Which lines in the entries below contain the word "heart"? Gather each of those lines in full.

::: Exercise input :::

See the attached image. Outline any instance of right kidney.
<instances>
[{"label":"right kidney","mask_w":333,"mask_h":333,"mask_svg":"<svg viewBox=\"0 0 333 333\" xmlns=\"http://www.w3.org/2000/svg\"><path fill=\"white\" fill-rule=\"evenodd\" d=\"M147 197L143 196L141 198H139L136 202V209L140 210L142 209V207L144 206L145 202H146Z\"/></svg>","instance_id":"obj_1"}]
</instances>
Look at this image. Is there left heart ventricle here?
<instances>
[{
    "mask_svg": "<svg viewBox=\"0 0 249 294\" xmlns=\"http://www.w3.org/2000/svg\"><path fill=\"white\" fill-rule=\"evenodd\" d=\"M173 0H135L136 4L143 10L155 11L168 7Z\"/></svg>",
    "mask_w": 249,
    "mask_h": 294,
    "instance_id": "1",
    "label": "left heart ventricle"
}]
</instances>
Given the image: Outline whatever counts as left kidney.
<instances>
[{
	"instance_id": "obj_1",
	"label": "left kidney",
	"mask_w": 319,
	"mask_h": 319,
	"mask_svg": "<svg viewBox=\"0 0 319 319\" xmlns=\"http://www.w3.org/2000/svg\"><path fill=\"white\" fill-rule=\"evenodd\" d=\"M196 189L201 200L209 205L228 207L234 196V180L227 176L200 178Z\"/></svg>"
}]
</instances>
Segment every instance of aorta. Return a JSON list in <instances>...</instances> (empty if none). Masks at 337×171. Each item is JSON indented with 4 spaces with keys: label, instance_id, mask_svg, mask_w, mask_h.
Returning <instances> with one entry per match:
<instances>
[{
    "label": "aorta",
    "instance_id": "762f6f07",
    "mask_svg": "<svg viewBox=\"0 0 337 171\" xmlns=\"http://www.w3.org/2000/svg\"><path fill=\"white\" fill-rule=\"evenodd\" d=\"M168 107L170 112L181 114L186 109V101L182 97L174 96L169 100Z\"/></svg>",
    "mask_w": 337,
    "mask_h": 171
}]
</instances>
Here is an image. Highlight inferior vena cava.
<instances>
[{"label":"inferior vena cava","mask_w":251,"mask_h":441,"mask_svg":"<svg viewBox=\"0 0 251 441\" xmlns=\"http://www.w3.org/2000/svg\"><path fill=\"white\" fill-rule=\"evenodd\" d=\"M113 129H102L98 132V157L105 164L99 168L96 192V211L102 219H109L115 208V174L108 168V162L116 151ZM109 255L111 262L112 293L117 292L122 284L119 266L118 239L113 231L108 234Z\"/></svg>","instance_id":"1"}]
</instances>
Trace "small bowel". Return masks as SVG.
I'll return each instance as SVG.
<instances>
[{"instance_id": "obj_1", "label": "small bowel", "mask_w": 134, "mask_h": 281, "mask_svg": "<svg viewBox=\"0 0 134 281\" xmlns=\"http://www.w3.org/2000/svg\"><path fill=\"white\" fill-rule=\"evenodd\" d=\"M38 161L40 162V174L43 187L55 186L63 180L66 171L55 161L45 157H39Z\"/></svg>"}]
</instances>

:::

▶ [The solution]:
Look at this image. Is there left heart ventricle here?
    "label": "left heart ventricle"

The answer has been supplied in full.